Begin by preparing keratinocyte growth medium or KGM and 500 milliliters each of proliferation medium and differentiation medium according to manuscript directions. Seed primary keratinocytes at a density of 5 to 20, 000 cells per centimeter squared and add enough proliferation medium to cover the cells. Two days after seeding, refresh the cells with the proliferation medium.
Check the cells regularly under the microscope and refresh medium every other day. When the cells reach 90%confluency, induce differentiation by changing the medium to the differentiation medium. To collect cells for further RNA analyses, wash the cells twice with DPBS and then add lysis buffer.
Collect cells on differentiation days zero, two, four, and seven. After RNA isolation, double-stranded cDNA will be converted and RNA-seq libraries will be prepared for next generation sequencing. Following the sequencing, the sequence reads will be downloaded and mapped to the human genome.
After downloading and installing R packages, generate account table from the readspergene.out. tab files and write a sample data file containing all filenames, the day of differentiation and other relevant sample data. Refer to the supplementary coding files for an example.
Then use the count table and sample data to generate a deseq2 object containing both the countable and sample data. For gene expression normalization, normalize the count table in the deseq2 object using either deseq2RLD or VST normalization. While RLD normalization is preferred, VST normalization is much faster.
Use the dist function in R to plot the sample distance based on the normalized read count intensities, then perform hclust clustering based on sample distance. Next, plot the heat map using pheatmap function. Finally, generate a principle component analysis or PCA plot of the normalized read count intensities using the plotPCA function of deseq2.
PCA serves as a tool in exploratory data analysis and can be used to visualize distance and connection between different samples. Perform highly variable gene expression analysis with the rowVars function which extracts the top 500 highly variable genes by ordering on the variance between samples from different time points. These genes have the highest standard deviation of their normalized intensity across days of differentiation.
Perform k-means clustering on the highly variable genes to cluster them by different expression patterns. Visualize the genes in a heat map with the pheatmap package. The intensity plotted in the heat map is the deseq2 normalized intensity with the median value subtracted.
Generate a list of expressed background genes that includes all genes with more than 10 counts in a single sample and make a list with genes from each cluster. Finally, perform Gene Ontology analysis using GOrilla. Use the background gene list as the background set and the list of the highly variable genes in clusters as the target set, then click on search enriched GO terms.

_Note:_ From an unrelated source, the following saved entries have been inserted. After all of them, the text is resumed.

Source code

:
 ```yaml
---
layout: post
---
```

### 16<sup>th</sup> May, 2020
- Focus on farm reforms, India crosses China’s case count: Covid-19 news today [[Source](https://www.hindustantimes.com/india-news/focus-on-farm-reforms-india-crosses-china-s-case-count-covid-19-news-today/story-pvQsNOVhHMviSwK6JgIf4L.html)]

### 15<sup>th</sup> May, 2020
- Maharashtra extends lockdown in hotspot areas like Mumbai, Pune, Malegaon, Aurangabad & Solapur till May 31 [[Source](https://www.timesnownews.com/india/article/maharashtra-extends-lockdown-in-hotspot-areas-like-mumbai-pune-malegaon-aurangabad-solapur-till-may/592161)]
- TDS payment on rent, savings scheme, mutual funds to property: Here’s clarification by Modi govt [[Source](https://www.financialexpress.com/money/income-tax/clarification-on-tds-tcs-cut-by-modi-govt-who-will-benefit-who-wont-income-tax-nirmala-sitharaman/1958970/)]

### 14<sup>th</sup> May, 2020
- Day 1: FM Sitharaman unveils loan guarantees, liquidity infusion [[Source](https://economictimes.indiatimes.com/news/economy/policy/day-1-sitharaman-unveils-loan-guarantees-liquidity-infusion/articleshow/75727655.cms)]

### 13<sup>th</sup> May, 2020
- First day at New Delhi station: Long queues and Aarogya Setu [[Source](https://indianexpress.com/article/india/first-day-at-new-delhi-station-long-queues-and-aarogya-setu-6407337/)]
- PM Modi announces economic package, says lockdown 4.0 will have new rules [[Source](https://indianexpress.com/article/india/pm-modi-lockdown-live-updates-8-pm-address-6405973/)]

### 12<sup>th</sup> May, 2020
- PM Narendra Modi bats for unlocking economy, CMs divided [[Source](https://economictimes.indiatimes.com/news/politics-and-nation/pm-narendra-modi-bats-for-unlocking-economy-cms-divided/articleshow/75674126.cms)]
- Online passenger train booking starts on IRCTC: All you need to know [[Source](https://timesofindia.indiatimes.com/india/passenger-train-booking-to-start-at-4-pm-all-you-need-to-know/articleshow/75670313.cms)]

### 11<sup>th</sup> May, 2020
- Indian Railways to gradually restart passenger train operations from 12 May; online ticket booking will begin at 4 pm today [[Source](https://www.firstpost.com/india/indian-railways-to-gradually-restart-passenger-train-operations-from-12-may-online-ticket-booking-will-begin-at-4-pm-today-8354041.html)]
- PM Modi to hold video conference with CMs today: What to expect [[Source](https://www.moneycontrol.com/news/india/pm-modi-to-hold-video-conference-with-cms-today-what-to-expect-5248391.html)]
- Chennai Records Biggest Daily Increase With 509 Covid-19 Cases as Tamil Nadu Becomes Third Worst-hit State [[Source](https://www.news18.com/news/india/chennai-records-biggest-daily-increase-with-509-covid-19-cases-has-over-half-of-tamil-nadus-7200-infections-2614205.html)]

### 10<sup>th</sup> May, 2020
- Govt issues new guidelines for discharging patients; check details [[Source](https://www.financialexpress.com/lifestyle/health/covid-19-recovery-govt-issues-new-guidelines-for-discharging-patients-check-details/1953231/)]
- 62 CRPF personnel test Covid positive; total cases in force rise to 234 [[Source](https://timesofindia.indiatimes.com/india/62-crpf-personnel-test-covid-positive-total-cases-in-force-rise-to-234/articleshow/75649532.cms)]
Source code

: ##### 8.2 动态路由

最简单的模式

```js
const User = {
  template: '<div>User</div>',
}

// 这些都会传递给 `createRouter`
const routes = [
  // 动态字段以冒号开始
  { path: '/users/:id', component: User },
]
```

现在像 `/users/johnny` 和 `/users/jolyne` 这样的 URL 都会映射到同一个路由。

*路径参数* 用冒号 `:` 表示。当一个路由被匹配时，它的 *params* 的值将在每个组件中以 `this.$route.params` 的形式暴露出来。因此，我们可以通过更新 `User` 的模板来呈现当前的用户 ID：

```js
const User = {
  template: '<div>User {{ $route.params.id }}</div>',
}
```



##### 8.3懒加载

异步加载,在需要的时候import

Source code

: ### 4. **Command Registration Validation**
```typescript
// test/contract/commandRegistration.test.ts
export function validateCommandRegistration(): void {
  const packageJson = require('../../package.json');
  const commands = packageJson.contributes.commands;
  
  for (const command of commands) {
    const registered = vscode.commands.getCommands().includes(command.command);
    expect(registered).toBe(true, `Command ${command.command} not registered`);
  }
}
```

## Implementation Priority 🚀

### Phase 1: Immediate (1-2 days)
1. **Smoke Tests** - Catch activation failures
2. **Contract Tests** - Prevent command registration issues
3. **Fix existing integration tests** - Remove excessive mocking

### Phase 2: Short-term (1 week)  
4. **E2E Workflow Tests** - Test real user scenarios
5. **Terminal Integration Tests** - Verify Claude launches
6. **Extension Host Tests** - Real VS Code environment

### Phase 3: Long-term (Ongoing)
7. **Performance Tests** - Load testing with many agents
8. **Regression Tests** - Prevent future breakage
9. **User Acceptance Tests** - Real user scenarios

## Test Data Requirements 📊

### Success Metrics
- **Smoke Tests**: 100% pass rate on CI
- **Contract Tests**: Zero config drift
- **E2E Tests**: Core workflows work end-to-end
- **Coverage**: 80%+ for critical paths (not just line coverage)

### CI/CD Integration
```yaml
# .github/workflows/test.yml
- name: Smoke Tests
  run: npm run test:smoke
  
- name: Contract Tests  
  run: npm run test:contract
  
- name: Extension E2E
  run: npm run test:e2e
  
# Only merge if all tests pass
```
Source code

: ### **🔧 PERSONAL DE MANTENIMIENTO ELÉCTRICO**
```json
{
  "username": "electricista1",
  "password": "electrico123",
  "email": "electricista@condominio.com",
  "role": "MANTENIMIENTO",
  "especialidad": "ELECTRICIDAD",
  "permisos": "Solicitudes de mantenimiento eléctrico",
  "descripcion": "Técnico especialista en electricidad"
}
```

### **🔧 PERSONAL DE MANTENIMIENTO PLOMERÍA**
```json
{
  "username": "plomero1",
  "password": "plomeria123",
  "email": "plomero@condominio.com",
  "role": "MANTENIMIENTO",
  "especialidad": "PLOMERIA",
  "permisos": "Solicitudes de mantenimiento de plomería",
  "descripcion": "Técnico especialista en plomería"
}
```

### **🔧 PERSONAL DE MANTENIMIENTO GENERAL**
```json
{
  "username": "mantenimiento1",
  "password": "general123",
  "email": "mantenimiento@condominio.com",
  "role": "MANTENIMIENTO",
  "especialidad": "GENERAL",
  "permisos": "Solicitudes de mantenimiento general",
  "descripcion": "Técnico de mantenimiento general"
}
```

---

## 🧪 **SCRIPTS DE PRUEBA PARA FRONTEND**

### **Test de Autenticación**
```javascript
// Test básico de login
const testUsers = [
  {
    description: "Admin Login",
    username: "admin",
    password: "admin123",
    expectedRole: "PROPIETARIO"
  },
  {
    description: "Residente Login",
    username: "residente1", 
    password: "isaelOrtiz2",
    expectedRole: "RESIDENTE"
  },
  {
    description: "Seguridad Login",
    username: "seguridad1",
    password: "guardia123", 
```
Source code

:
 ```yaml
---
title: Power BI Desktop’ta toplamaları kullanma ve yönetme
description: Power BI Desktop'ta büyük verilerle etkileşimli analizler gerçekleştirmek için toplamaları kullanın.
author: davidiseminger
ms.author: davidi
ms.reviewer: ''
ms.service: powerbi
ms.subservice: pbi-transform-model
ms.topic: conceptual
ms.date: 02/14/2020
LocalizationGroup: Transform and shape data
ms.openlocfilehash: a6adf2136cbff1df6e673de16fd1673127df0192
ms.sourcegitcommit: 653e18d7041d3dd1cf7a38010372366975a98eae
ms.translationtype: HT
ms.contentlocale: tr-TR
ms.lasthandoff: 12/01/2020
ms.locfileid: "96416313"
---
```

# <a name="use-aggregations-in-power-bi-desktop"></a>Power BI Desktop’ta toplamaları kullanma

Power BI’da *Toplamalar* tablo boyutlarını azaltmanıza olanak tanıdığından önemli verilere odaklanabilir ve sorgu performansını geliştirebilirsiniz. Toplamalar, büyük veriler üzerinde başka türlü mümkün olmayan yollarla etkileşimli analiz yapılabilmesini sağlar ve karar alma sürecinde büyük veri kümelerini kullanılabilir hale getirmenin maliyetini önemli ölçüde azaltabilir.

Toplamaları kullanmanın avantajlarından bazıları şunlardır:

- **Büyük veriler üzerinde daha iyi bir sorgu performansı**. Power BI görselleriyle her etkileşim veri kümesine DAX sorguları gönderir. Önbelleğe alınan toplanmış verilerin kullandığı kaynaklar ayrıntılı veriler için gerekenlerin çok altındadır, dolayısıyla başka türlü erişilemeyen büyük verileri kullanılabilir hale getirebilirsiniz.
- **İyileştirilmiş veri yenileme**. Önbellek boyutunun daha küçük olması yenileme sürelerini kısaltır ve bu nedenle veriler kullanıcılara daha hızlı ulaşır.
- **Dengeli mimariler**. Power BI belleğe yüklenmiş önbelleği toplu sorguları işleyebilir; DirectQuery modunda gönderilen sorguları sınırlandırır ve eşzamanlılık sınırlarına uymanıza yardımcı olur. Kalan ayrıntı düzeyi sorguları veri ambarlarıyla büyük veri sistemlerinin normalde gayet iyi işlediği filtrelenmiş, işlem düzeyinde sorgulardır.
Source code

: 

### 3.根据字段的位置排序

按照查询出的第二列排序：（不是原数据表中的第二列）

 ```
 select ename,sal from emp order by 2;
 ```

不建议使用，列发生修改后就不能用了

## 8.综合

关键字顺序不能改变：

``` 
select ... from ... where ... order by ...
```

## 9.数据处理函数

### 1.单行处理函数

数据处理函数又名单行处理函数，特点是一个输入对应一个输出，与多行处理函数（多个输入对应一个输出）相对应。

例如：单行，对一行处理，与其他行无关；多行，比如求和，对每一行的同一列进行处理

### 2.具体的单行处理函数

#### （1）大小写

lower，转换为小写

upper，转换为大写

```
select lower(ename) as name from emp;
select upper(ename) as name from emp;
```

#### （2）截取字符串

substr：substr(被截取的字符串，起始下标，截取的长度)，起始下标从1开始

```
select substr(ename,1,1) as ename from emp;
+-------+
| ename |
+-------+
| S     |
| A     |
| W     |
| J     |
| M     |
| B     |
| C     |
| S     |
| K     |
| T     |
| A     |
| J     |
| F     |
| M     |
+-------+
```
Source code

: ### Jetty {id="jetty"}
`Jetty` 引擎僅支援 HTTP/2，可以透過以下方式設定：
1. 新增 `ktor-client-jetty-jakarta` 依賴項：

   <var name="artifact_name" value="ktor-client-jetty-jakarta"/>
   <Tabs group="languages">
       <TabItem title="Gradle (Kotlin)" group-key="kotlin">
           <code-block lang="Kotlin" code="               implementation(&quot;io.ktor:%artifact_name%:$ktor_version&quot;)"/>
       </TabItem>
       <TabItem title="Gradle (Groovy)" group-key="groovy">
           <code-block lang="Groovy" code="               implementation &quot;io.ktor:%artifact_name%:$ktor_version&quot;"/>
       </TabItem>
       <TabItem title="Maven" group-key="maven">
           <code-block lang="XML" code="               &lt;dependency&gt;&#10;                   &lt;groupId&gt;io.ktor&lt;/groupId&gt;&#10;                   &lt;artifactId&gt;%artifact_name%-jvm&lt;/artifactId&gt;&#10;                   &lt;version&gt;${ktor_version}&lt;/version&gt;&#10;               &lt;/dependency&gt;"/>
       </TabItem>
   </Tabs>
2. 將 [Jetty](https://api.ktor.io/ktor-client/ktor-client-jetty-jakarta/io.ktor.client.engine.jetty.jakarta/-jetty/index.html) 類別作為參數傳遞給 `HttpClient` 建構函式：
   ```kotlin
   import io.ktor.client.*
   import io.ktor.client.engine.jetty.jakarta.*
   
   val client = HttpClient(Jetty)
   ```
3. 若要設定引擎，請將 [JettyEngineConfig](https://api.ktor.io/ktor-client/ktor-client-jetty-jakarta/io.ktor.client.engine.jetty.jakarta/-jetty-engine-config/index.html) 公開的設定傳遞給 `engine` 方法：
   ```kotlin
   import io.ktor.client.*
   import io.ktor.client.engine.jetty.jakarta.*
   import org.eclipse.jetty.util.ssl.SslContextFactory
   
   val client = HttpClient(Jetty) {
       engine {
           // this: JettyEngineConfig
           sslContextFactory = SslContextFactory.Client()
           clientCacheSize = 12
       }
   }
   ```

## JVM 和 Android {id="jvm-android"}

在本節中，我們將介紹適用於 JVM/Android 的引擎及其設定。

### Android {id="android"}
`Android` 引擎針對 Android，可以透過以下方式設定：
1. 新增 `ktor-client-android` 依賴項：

Alternatively, more advanced R users can use the package clusterProfiler to automate GO term enrichment analysis. Keratinocyte lines derived from five individuals were used for differentiation in RNA-seq analyses. Principal component analysis showed that keratinocytes undergoing differentiation had connected but distinct overall gene expression profiles.
Highly variable genes were clustered to visualize gene expression dynamics and patterns during differentiation. Each cluster of genes was represented by the keratinocyte differentiation hallmark genes and Gene Ontology annotation showed a clear difference in gene functions. In the second experiment, cell morphology and gene expression differences were compared between keratinocytes from healthy controls and cell lines derived from patients carrying P63 mutations.
Principal component analysis showed that the control cell lines clearly followed a differentiation pattern, but the gene expression pattern of mutant cells during differentiation stays largely similar to that of proliferating or undifferentiated cells. In the clustering analysis, genes in cluster one were downregulated in control cells and partially downregulated in patient cells carrying R204W and R279H mutations, but remained high in cells carrying R304W. These genes likely play roles in cell proliferation as shown by Gene Ontology analysis.
Cluster two genes were first introduced and subsequently downregulated in control cells. These genes are likely involved in keratinocyte differentiation as epidermal differentiation and keratinization functions were highly enriched for this cluster. Genes in cluster three were only induced at the end of differentiation in control cells which indicates that they may play a role in the outermost layer of the epidermis.
When analyzing RNA-seq data, it is important to know beforehand what to expect. This will help you both with interpreting the quality control and the PCA plot and in assessing if your results are making sense. Our methods can be used to study gene transcription both in epidermal biology as well as in other biological systems.